[What to work on]:
Only the lines from the one with "actions | Critical |" through the end of the data are wanted, copied exactly.

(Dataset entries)
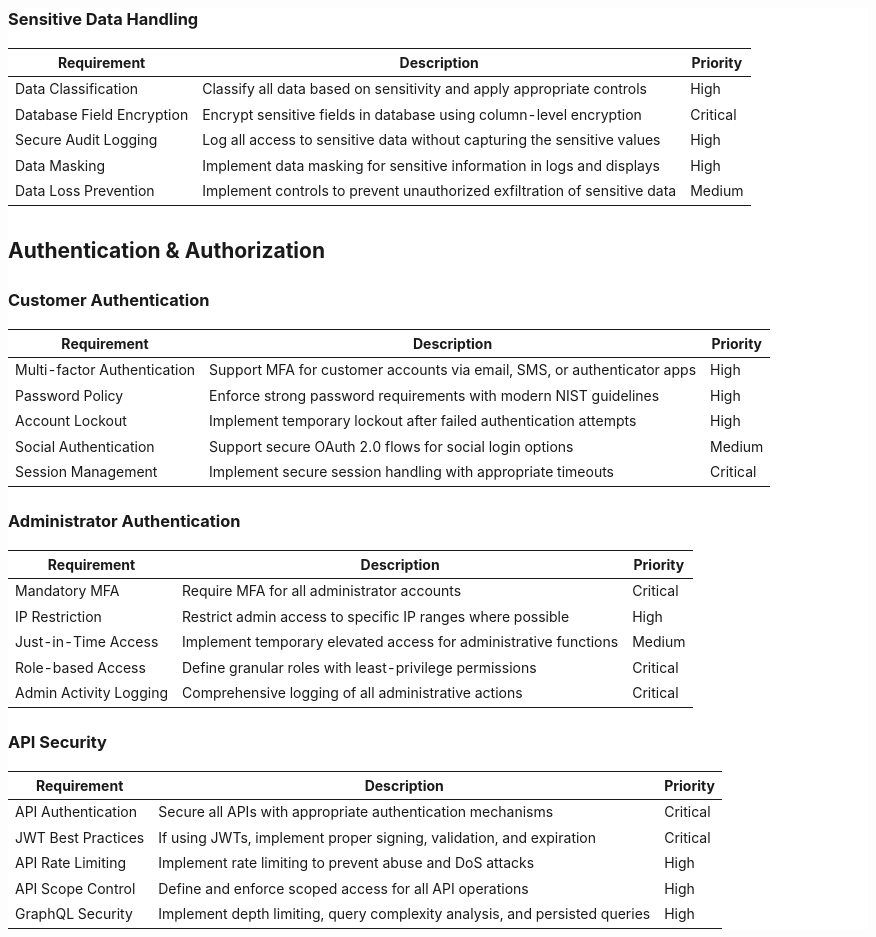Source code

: ### Sensitive Data Handling

| Requirement | Description | Priority |
|-------------|-------------|----------|
| Data Classification | Classify all data based on sensitivity and apply appropriate controls | High |
| Database Field Encryption | Encrypt sensitive fields in database using column-level encryption | Critical |
| Secure Audit Logging | Log all access to sensitive data without capturing the sensitive values | High |
| Data Masking | Implement data masking for sensitive information in logs and displays | High |
| Data Loss Prevention | Implement controls to prevent unauthorized exfiltration of sensitive data | Medium |

## Authentication & Authorization

### Customer Authentication

| Requirement | Description | Priority |
|-------------|-------------|----------|
| Multi-factor Authentication | Support MFA for customer accounts via email, SMS, or authenticator apps | High |
| Password Policy | Enforce strong password requirements with modern NIST guidelines | High |
| Account Lockout | Implement temporary lockout after failed authentication attempts | High |
| Social Authentication | Support secure OAuth 2.0 flows for social login options | Medium |
| Session Management | Implement secure session handling with appropriate timeouts | Critical |

### Administrator Authentication

| Requirement | Description | Priority |
|-------------|-------------|----------|
| Mandatory MFA | Require MFA for all administrator accounts | Critical |
| IP Restriction | Restrict admin access to specific IP ranges where possible | High |
| Just-in-Time Access | Implement temporary elevated access for administrative functions | Medium |
| Role-based Access | Define granular roles with least-privilege permissions | Critical |
| Admin Activity Logging | Comprehensive logging of all administrative actions | Critical |

### API Security

| Requirement | Description | Priority |
|-------------|-------------|----------|
| API Authentication | Secure all APIs with appropriate authentication mechanisms | Critical |
| JWT Best Practices | If using JWTs, implement proper signing, validation, and expiration | Critical |
| API Rate Limiting | Implement rate limiting to prevent abuse and DoS attacks | High |
| API Scope Control | Define and enforce scoped access for all API operations | High |
| GraphQL Security | Implement depth limiting, query complexity analysis, and persisted queries | High |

[Output below]:
| Admin Activity Logging | Comprehensive logging of all administrative actions | Critical |

### API Security

| Requirement | Description | Priority |
|-------------|-------------|----------|
| API Authentication | Secure all APIs with appropriate authentication mechanisms | Critical |
| JWT Best Practices | If using JWTs, implement proper signing, validation, and expiration | Critical |
| API Rate Limiting | Implement rate limiting to prevent abuse and DoS attacks | High |
| API Scope Control | Define and enforce scoped access for all API operations | High |
| GraphQL Security | Implement depth limiting, query complexity analysis, and persisted queries | High |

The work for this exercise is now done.